REPUBLIKA.CO.ID, JAKARTA -- Praktisi Hukum Andi Syafrani mendesak kepolisian mempublikasikan pemesan kelompok penyebar ujaran kebencian, SARA maupun berita palsu sindikat Saracen. Sebab, keberadaan Saracen juga situs penyebar berita hoaks serupa, tak lepas dari adanya permintaan pihak-pihak tersebut.
"Kalau dibuka orang yang memesan ini siapa, ternyata ada loh orang keji seperti ini. Kita harus buka orang di balik ini, karena ini dari aspek demand (permintaan) ini ada," ujar Andi dalam diskusi Perspektif Indonesia bertajuk Bisnis dan Politik Hoax di kawasan Menteng, Jakarta pada Sabtu (26/8)
Menurutnya, kalau perlu aparat penegak hukum juga menindak para pemesan konten fitnah tersebut.

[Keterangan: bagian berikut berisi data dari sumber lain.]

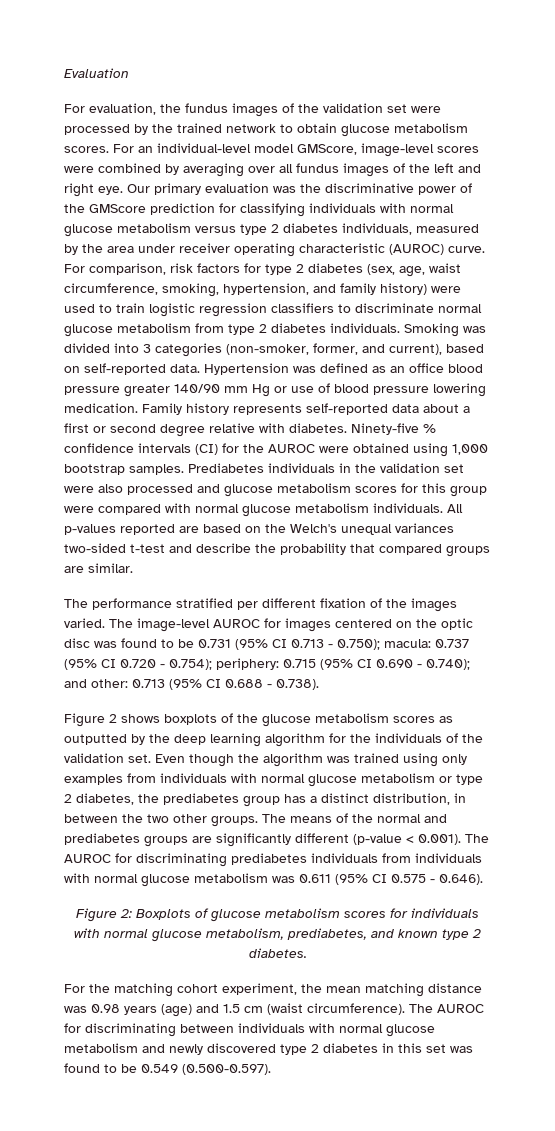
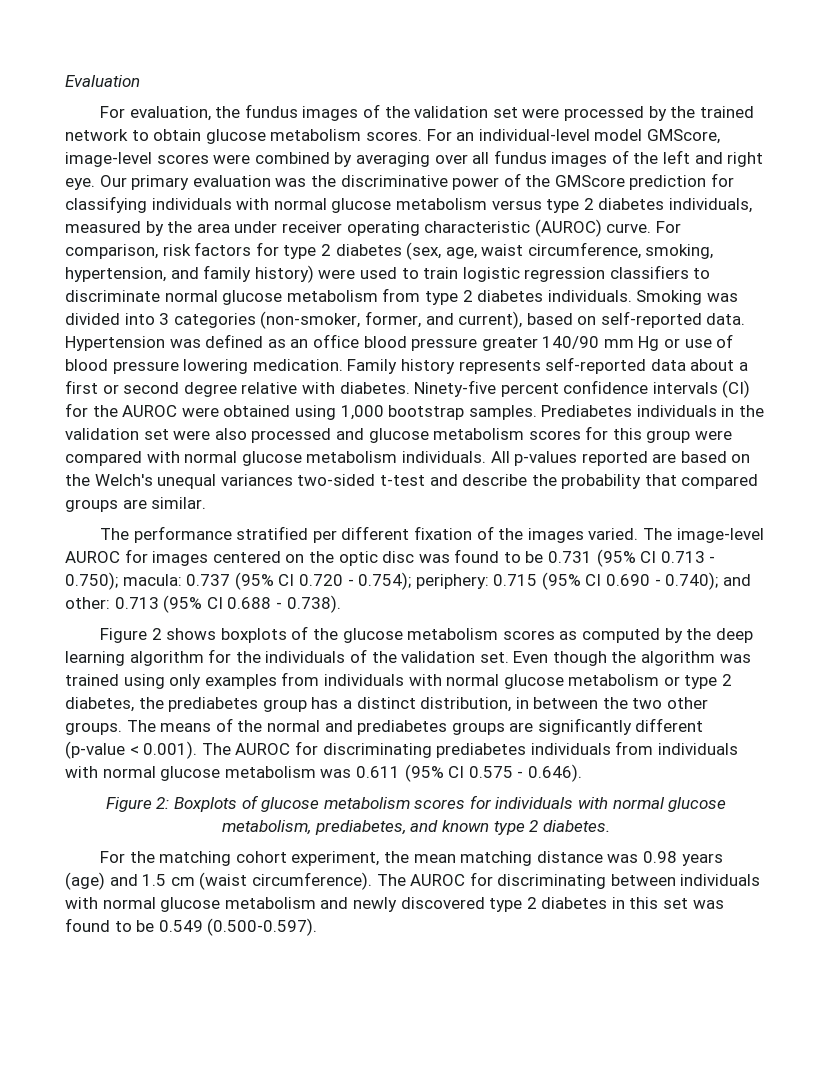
[423,424,436,433] % -> [500,383,559,397] percent
[64,734,127,745] outputted -> [581,628,660,643] computed

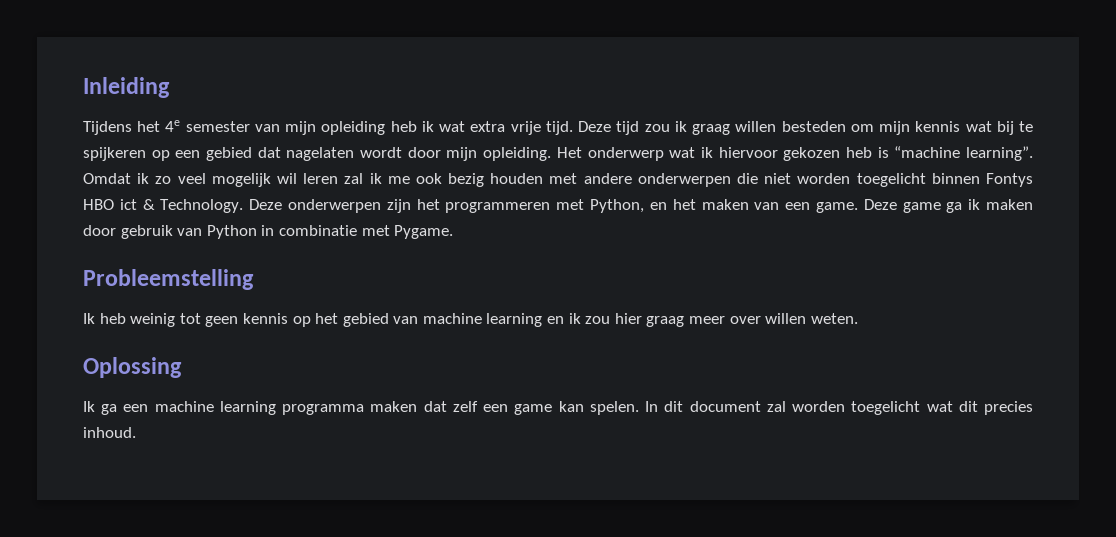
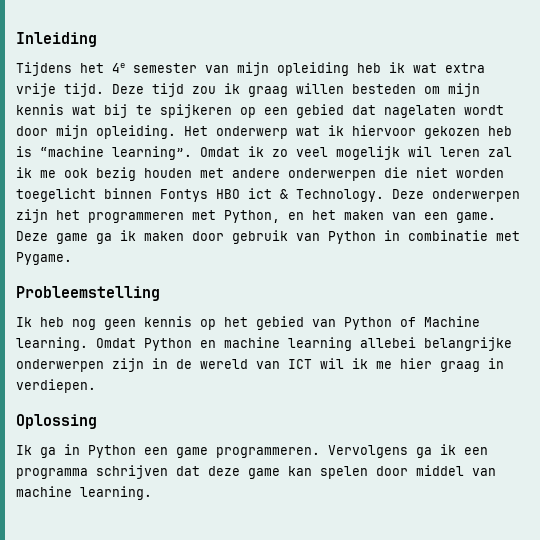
[130,313,201,327] weinig tot -> [72,319,96,330] nog
[422,313,858,327] [83,357,182,378] [83,401,1033,415] [83,427,136,438] machine learning en ik zou hier graag meer over willen weten. // Oplossing // Ik ga een machine learning programma maken dat zelf een game kan spelen. In dit document zal worden toegelicht wat dit precies inhoud. -> [344,316,480,330] [16,337,512,351] [16,358,504,372] [16,379,96,393] [16,414,97,429] [16,444,488,458] [16,465,496,479] [16,486,152,500] Python of Machine learning. Omdat Python en machine learning allebei belangrijke onderwerpen zijn in de wereld van ICT wil ik me hier graag in verdiepen. // Oplossing // Ik ga in Python een game programmeren. Vervolgens ga ik een programma schrijven dat deze game kan spelen door middel van machine learning.

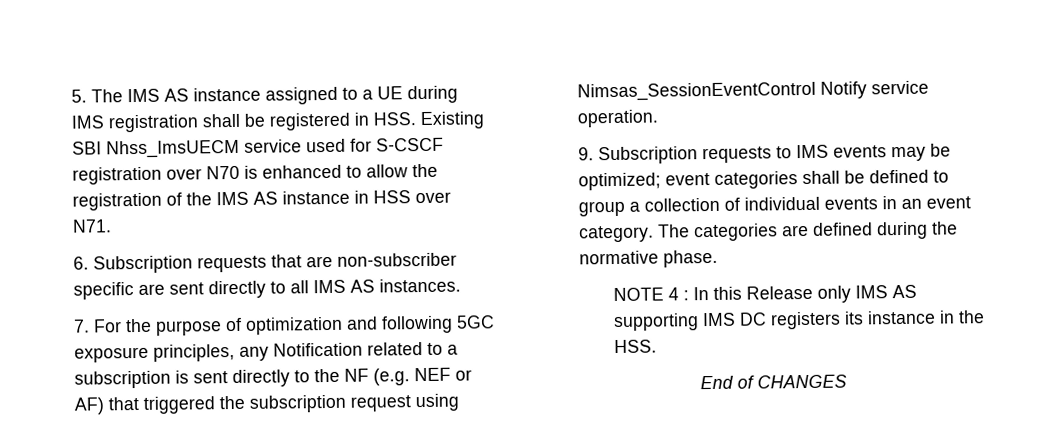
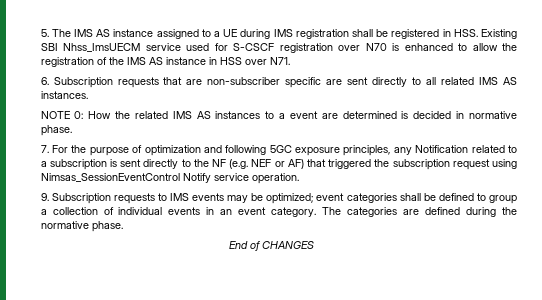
(309, 287) none -> [441,77,475,85] related
(461, 285) none -> [40,111,518,119] [40,125,72,136] // NOTE 0: How the related IMS AS instances to a event are determined is decided in normative phase.
[612,284,917,303] [612,310,985,332] [613,339,657,354] // NOTE 4 : In this Release only IMS AS supporting IMS DC registers its instance in the HSS. -> (123, 226) none

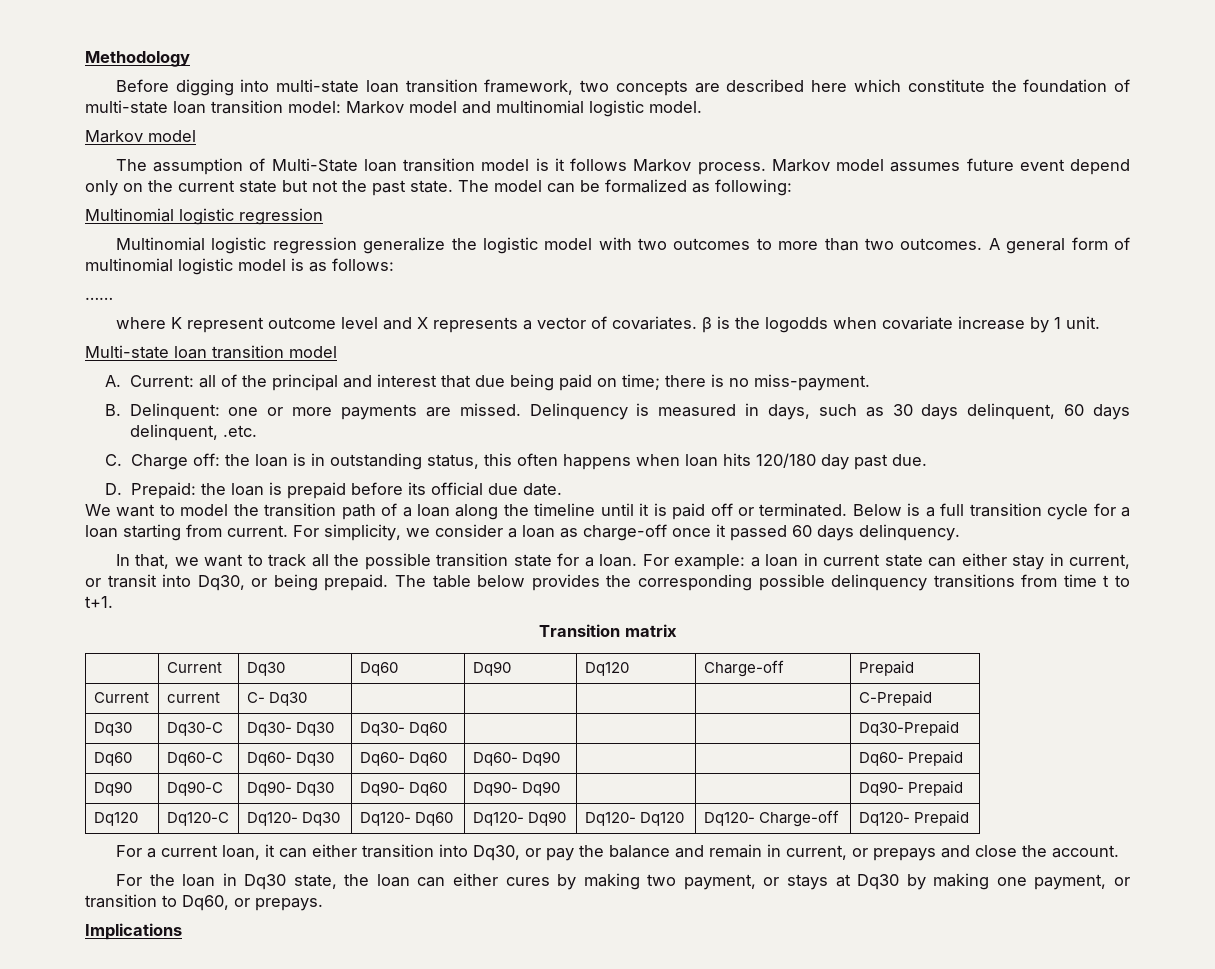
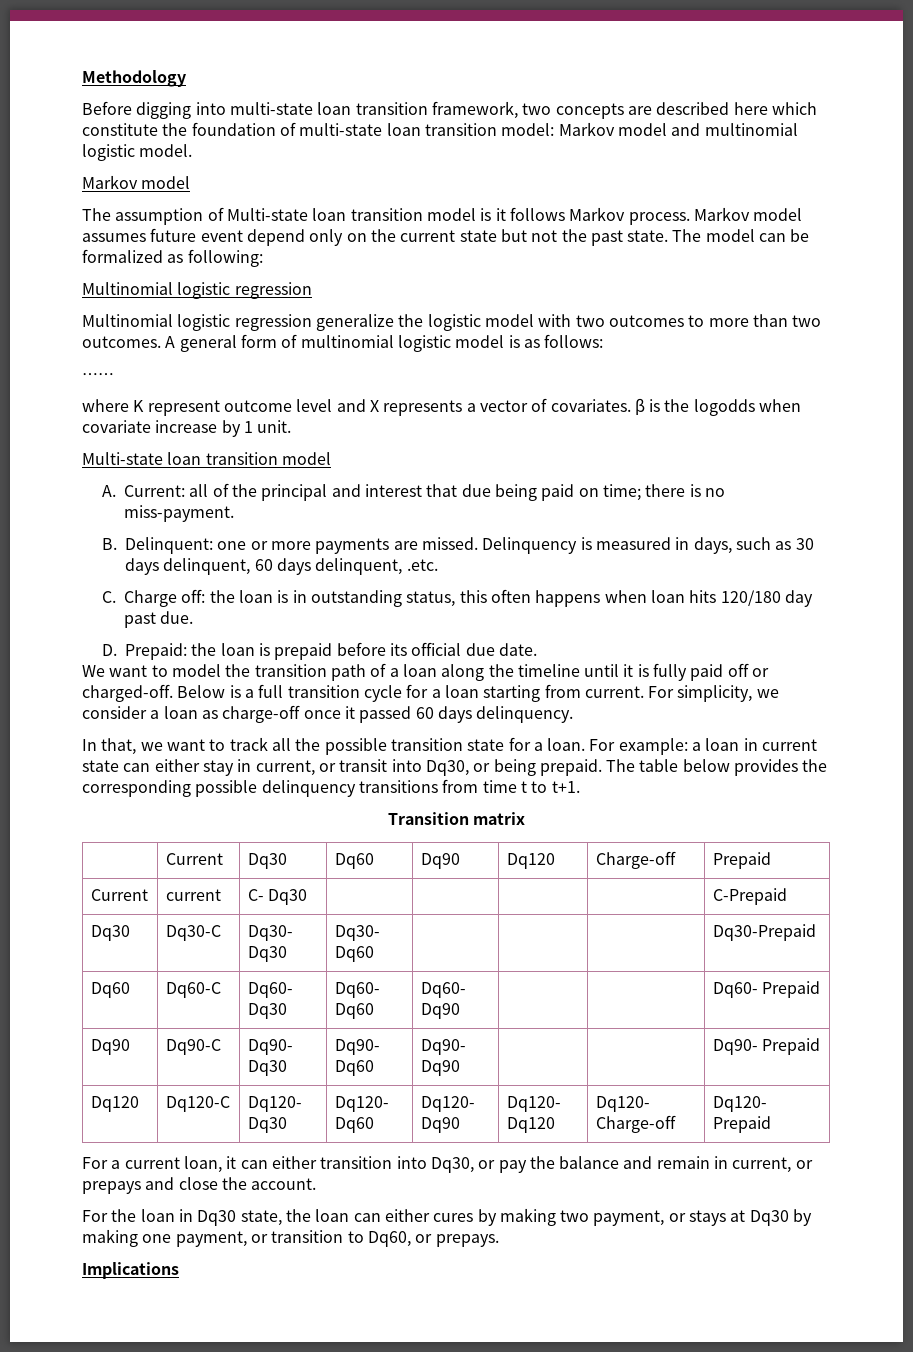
[271,158,358,172] Multi-State -> [226,208,308,221] Multi-state
(667, 509) none -> [653,663,688,681] fully
[759,503,848,517] terminated. -> [82,684,173,702] charged-off.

Sebab, pemesan konten fitnah maupun hoaks itu juga bagian dari rangkaian yang tidak terputus dari kelompok Saracen.
"Dan ini harus total disampaikan pihak-pihak yang menjadi pemesan mereka dan kalau itu terjadi saya kira ini saya kira akan memberikan gambaran juga kepada kita bahwa ada orang-orang yang punya niat keji untuk menjual isu-isu yang memecah belah bangsa ini dan orang-orang ini harus dihukum lebih tinggi," ujar Andi.
Menurutnya, para pihak pemesan itu bukan hanya sebagai pelaku intelektual tetapi juga harus dikenakan ke pasal-pasal yang terkait. "Harus ditarik ke pasal-pasal lebih berat bukan hanya di UU ITE tapi pasal-pasal UU isu konflik sosial misalnya, atau mungkin di UU lain yang lebih tinggi hukuman ya," ujarnya.
Sebab, Dosen UIN Jakarta menilai yang dibutuhkan saat ini adalah ketegasan dari penegak hukum maupun pemangku kepentingan. Sebab regulasi yang ada saat ini telah memungkinkan menindak para pelaku. "Kalau komponen perbuatan dan obyeknya misalnya kategori jenis perbuatan udah lumayan variatif, hanya tinggal bagaimana menindaknya aja," ujarnya.